Activity - The word "Chinese" appears in some lines of the listing below; report how many such lines there are, and nothing else.

Start of Block

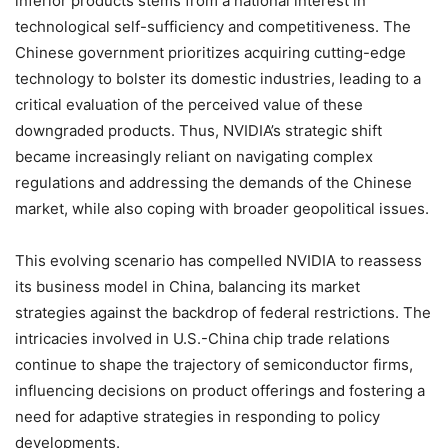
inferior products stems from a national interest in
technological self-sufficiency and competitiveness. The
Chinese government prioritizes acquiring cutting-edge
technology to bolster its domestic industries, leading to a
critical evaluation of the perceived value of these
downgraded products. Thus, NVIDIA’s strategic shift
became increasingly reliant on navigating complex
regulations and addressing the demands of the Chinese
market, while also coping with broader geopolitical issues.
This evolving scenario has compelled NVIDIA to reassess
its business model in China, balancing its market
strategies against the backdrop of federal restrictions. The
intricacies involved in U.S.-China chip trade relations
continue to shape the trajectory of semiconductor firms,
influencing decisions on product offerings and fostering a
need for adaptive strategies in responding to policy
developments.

End of Block

Task response - 2